DIRECTIVE => The reply should hold every entry exactly as written and none of the pictures.

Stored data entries

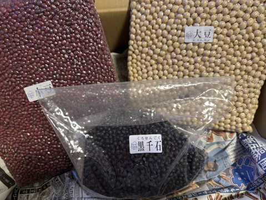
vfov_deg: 56.9
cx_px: 133
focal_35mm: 24
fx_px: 185
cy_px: 100
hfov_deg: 71.6
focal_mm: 6.76
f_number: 1.78
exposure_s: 1/60
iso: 320
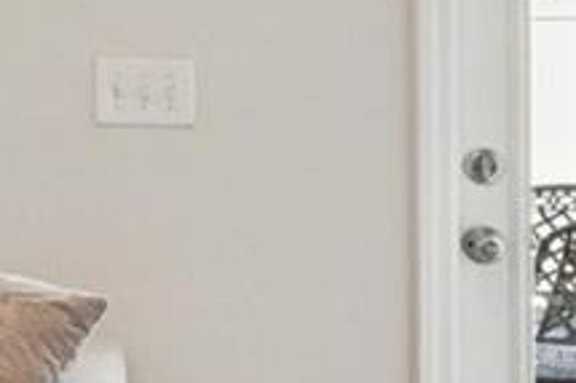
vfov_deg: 11.4
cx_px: -643
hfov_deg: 14.0
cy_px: -5
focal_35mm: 119
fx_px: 1902
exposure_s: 1/60
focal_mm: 16
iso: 400
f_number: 8
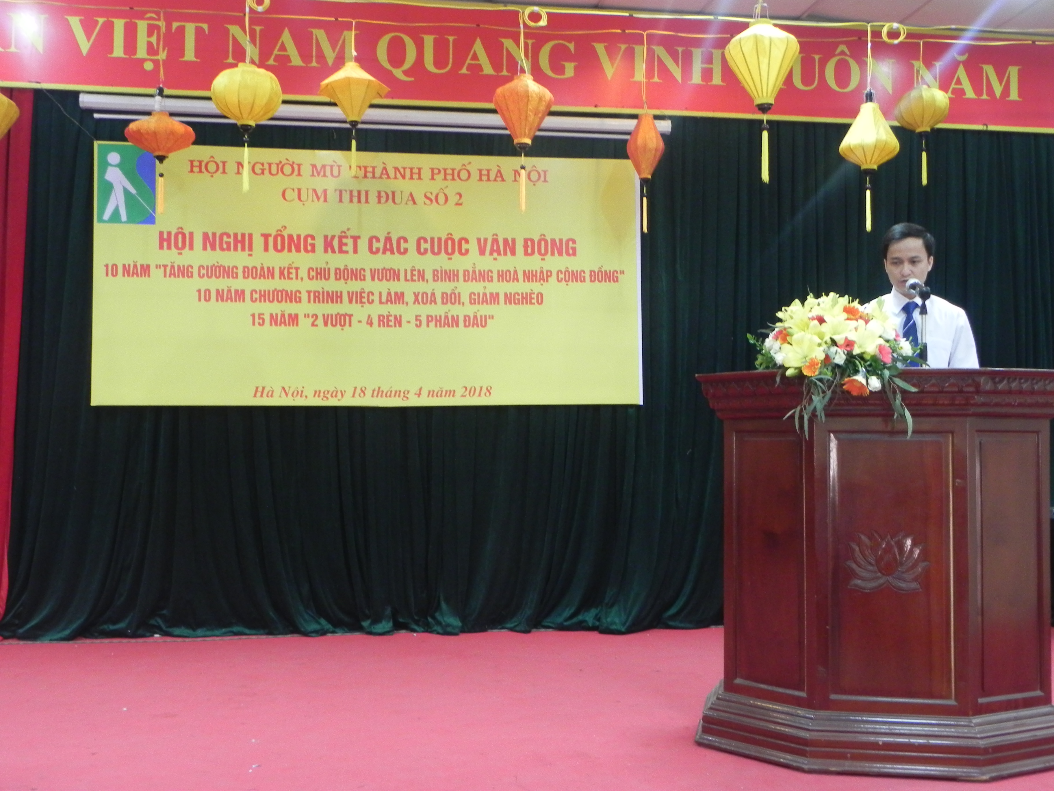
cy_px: 396
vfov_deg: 38.7
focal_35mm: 37
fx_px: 1127
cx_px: 527
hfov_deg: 50.1
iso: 400
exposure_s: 1/9.3
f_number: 3.2
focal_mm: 6.6
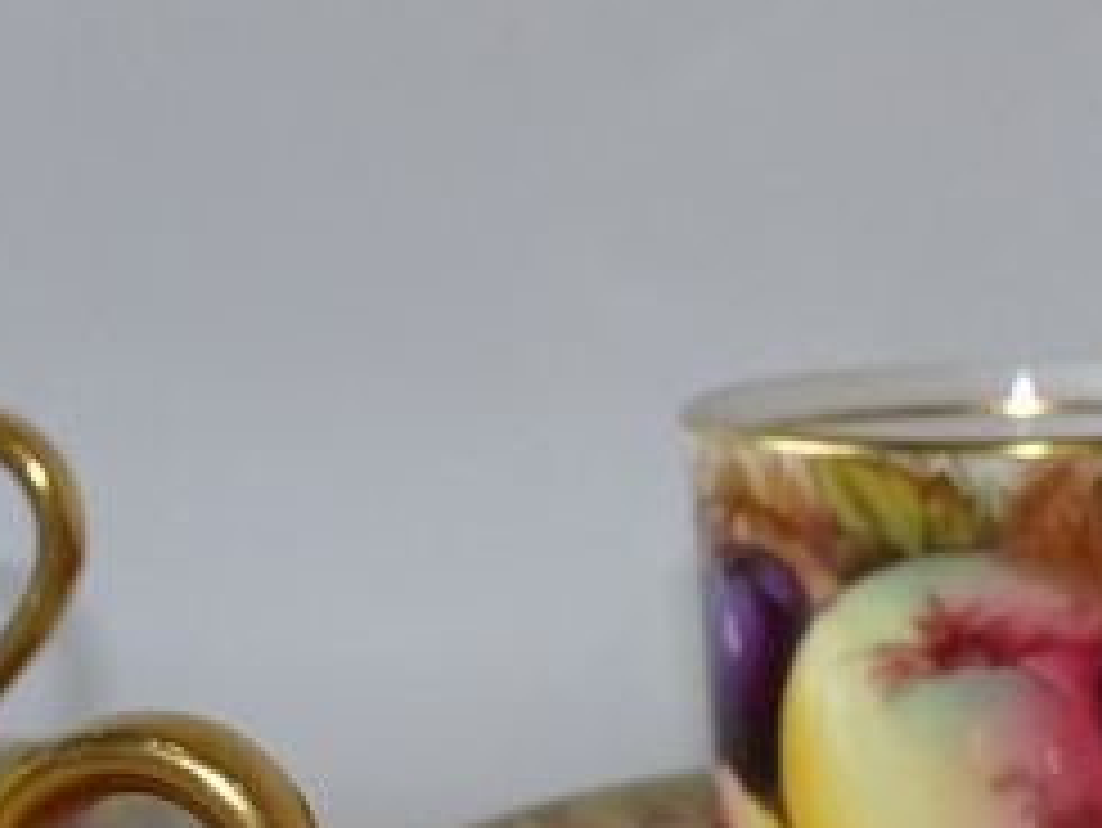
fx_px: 3121
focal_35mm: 98
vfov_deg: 14.1
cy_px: 1238
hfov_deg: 19.8
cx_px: 927
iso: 80
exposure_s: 1/30
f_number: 3.5
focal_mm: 4.1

OUTPUT BELOW =>
vfov_deg: 56.9
cx_px: 133
focal_35mm: 24
fx_px: 185
cy_px: 100
hfov_deg: 71.6
focal_mm: 6.76
f_number: 1.78
exposure_s: 1/60
iso: 320
vfov_deg: 11.4
cx_px: -643
hfov_deg: 14.0
cy_px: -5
focal_35mm: 119
fx_px: 1902
exposure_s: 1/60
focal_mm: 16
iso: 400
f_number: 8
cy_px: 396
vfov_deg: 38.7
focal_35mm: 37
fx_px: 1127
cx_px: 527
hfov_deg: 50.1
iso: 400
exposure_s: 1/9.3
f_number: 3.2
focal_mm: 6.6
fx_px: 3121
focal_35mm: 98
vfov_deg: 14.1
cy_px: 1238
hfov_deg: 19.8
cx_px: 927
iso: 80
exposure_s: 1/30
f_number: 3.5
focal_mm: 4.1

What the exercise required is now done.